A member of the Democratic Republic of Congo’s National Assembly who is a leader of the country’s opposition party has introduced a bill that would criminalize LGBTQ people.

Part of the bill that Constant Mutamba, leader of the Dynamic Progressive Revolutionary Opposition platform, has put forth states anyone who “commits a homosexual act (including acts and gestures) will be liable to a 5- or 10-year prison sentence.”

The country in recent years has seen government leaders and civic society target the community with anti-LGBTQ sentiments.

The Superior Council for Audiovisual and Communication, Media Regulatory Authority  last June cautioned the media against showing LGBTQ-specific conversations. Several activists have criticized Mutamba’s bill, saying it seeks to move attention away from governance, service delivery and other pertinent issues in the country.

Sirius Tekasala, a human rights activist, said a person’s sexual orientation does not impact issues of governance.

“The proposed bill does not go in the direction of improving the socio-economic life of the Congolese people,” said Tekasala. “It’s not homosexuals who prevent you from doing your job well or from breathing. This is a violation of human rights.”

Mbuela Mbadu Dieudonné, a social analyst and trade unionist, said the bill is just a way of deviating people from the pertinent issues.
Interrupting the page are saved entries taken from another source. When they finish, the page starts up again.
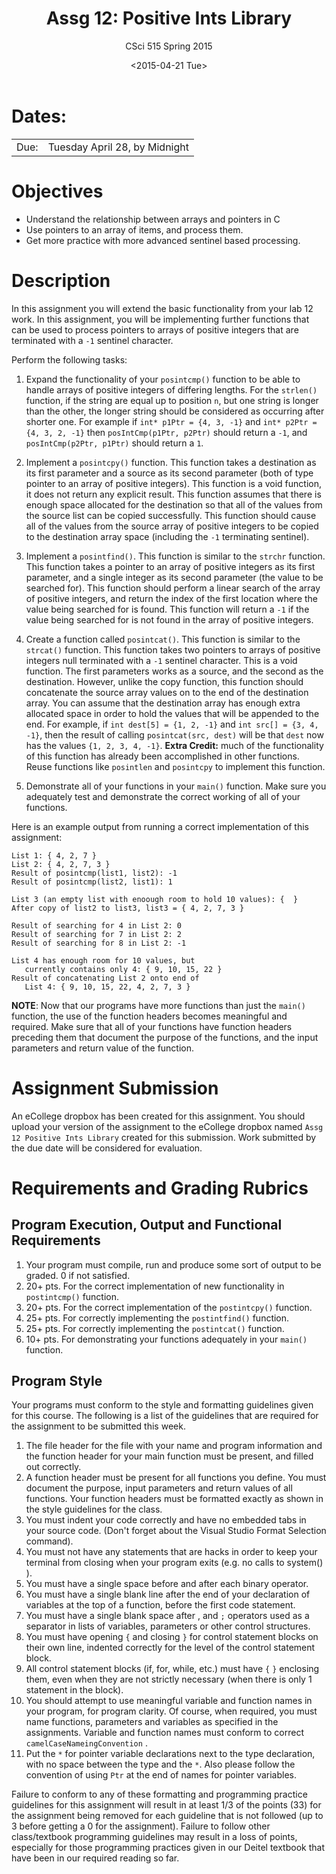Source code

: #+TITLE:     Assg 12: Positive Ints Library
#+AUTHOR:    CSci 515 Spring 2015
#+EMAIL:     derek@harter.pro
#+DATE:      <2015-04-21 Tue>
#+DESCRIPTION: Assg 12: Positive Ints Library
#+OPTIONS:   H:4 num:nil toc:nil
#+OPTIONS:   TeX:t LaTeX:t skip:nil d:nil todo:nil pri:nil tags:not-in-toc
#+LATEX_HEADER: \usepackage{minted}
#+LaTeX_HEADER: \usemintedstyle{default}

* Dates:
| Due: | Tuesday April 28, by Midnight |

* Objectives
- Understand the relationship between arrays and pointers in C
- Use pointers to an array of items, and process them.
- Get more practice with more advanced sentinel based processing.

* Description
In this assignment you will extend the basic functionality from your
lab 12 work.  In this assignment, you will be implementing further
functions that can be used to process pointers to arrays of
positive integers that are terminated with a ~-1~ sentinel
character.

Perform the following tasks:

1. Expand the functionality of your ~posintcmp()~ function to be able
   to handle arrays of positive integers of differing lengths.  For
   the ~strlen()~ function, if the string are equal up to position ~n~,
   but one string is longer than the other, the longer string should
   be considered as occurring after shorter one.  For example if
   ~int* p1Ptr = {4, 3, -1}~ and ~int* p2Ptr = {4, 3, 2, -1}~
   then ~posIntCmp(p1Ptr, p2Ptr)~ should return a ~-1~, and
   ~posIntCmp(p2Ptr, p1Ptr)~ should return a ~1~.

2. Implement a ~posintcpy()~ function.  This function takes a
   destination as its first parameter and a source as its second
   parameter (both of type pointer to an array of positive integers).
   This function is a void function, it does not return any explicit
   result.  This function assumes that there is enough space allocated
   for the destination so that all of the values from the source list
   can be copied successfully.  This function should cause all of the
   values from the source array of positive integers to be copied to
   the destination array space (including the ~-1~ terminating
   sentinel).

3. Implement a ~posintfind()~.  This function is similar to the
   ~strchr~ function.  This function takes a pointer to an array of
   positive integers as its first parameter, and a single integer as
   its second parameter (the value to be searched for).  This function
   should perform a linear search of the array of positive integers,
   and return the index of the first location where the value being
   searched for is found.  This function will return a ~-1~ if the
   value being searched for is not found in the array of positive
   integers.

4. Create a function called ~posintcat()~.  This function is similar
   to the ~strcat()~ function.  This function takes two pointers to
   arrays of positive integers null terminated with a ~-1~ sentinel
   character.  This is a void function.  The first parameters works as
   a source, and the second as the destination.  However, unlike the
   copy function, this function should concatenate the source array
   values on to the end of the destination array.  You can assume that
   the destination array has enough extra allocated space in order to
   hold the values that will be appended to the end.  For example, if
   ~int dest[5] = {1, 2, -1}~ and ~int src[] = {3, 4, -1}~, then the
   result of calling ~posintcat(src, dest)~ will be that ~dest~
   now has the values ~{1, 2, 3, 4, -1}~.  *Extra Credit:* much of
   the functionality of this function has already been accomplished
   in other functions.  Reuse functions like ~posintlen~ and
   ~posintcpy~ to implement this function.

5. Demonstrate all of your functions in your ~main()~ function.  Make
   sure you adequately test and demonstrate the correct working of all
   of your functions.


Here is an example output from running a correct implementation of
this assignment:

#+begin_example
List 1: { 4, 2, 7 }
List 2: { 4, 2, 7, 3 }
Result of posintcmp(list1, list2): -1
Result of posintcmp(list2, list1): 1

List 3 (an empty list with enoough room to hold 10 values): {  }
After copy of list2 to list3, list3 = { 4, 2, 7, 3 }

Result of searching for 4 in List 2: 0
Result of searching for 7 in List 2: 2
Result of searching for 8 in List 2: -1

List 4 has enough room for 10 values, but 
   currently contains only 4: { 9, 10, 15, 22 }
Result of concatenating List 2 onto end of 
   List 4: { 9, 10, 15, 22, 4, 2, 7, 3 }
#+end_example

*NOTE*: Now that our programs have more functions than just the
~main()~ function, the use of the function headers becomes meaningful
and required.  Make sure that all of your functions have function
headers preceding them that document the purpose of the functions, and
the input parameters and return value of the function.

* Assignment Submission

An eCollege dropbox has been created for this assignment.  You should
upload your version of the assignment to the eCollege dropbox named
~Assg 12 Positive Ints Library~ created for this submission.  Work
submitted by the due date will be considered for evaluation.

* Requirements and Grading Rubrics

** Program Execution, Output and Functional Requirements

1. Your program must compile, run and produce some sort of output to
   be graded. 0 if not satisfied.
1. 20+ pts. For the correct implementation of new functionality in ~postintcmp()~
   function.
1. 20+ pts. For the correct implementation of the ~postintcpy()~ function.
1. 25+ pts. For correctly implementing the ~postintfind()~ function.
1. 25+ pts. For correctly implementing the ~postintcat()~ function.
1. 10+ pts. For demonstrating your functions adequately in your ~main()~ function.

** Program Style

Your programs must conform to the style and formatting guidelines
given for this course.  The following is a list of the guidelines that
are required for the assignment to be submitted this week.

1. The file header for the file with your name and program information
  and the function header for your main function must be present, and
  filled out correctly.
1. A function header must be present for all functions you define.
   You must document the purpose, input parameters and return values
   of all functions.  Your function headers must be formatted exactly
   as shown in the style guidelines for the class.
1. You must indent your code correctly and have no embedded tabs in
  your source code. (Don't forget about the Visual Studio Format
  Selection command).
1. You must not have any statements that are hacks in order to keep
   your terminal from closing when your program exits (e.g. no calls
   to system() ).
1. You must have a single space before and after each binary operator.
1. You must have a single blank line after the end of your declaration
  of variables at the top of a function, before the first code
  statement.
1. You must have a single blank space after , and ~;~ operators used as a
  separator in lists of variables, parameters or other control
  structures.
1. You must have opening ~{~ and closing ~}~ for control statement blocks
  on their own line, indented correctly for the level of the control
  statement block.
1. All control statement blocks (if, for, while, etc.) must have ~{~
   ~}~ enclosing them, even when they are not strictly necessary
   (when there is only 1 statement in the block).
1. You should attempt to use meaningful variable and function names in
   your program, for program clarity.  Of course, when required, you
   must name functions, parameters and variables as specified in the
   assignments.  Variable and function names must conform to correct
   ~camelCaseNameingConvention~ .
1. Put the ~*~ for pointer variable declarations next to the
   type declaration, with no space between the type and the ~*~.
   Also please follow the convention of using ~Ptr~ at the end of
   names for pointer variables.

Failure to conform to any of these formatting and programming practice
guidelines for this assignment will result in at least 1/3 of the
points (33) for the assignment being removed for each guideline that
is not followed (up to 3 before getting a 0 for the
assignment). Failure to follow other class/textbook programming
guidelines may result in a loss of points, especially for those
programming practices given in our Deitel textbook that have been in
our required reading so far.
“He should suggest how to get the Congolese people out of this precariousness of life which is growing on a daily basis,” said Dieudonné. “When we don’t know the real problems of the Congolese people, he sets himself up as the great director of scenes to distract the Congolese people.”

Many Congolese, however, seem to support the bill and have applauded Mutamba for drafting it.

This is not the first time that such kind of a bill has been drafted.

An anti-homosexuality bill introduced in 2010 would have sentenced people who engage in consensual same-sex sexual relations to between three and five years in prison. The measure, however, did not become law.

Mutamba’s bill, however, may pass with Uganda’s Anti-Homosexuality Act in effect. The country’s Constitutional Court earlier this month upheld it. Burundi, Tanzania and other neighboring countries are also considering similar measures.

Many Congolese people view LGBTQ rights as a Western phenomenon that disregards their religious and cultural beliefs. LGBTQ Congolese are among those who have fled the country and sought refuge in the Kakuma refugee camp in Kenya and other places.

Consensual same-sex sexual relations are not criminalized in the Democratic Republic of Congo, but Congolese law does not recognize same-sex marriages.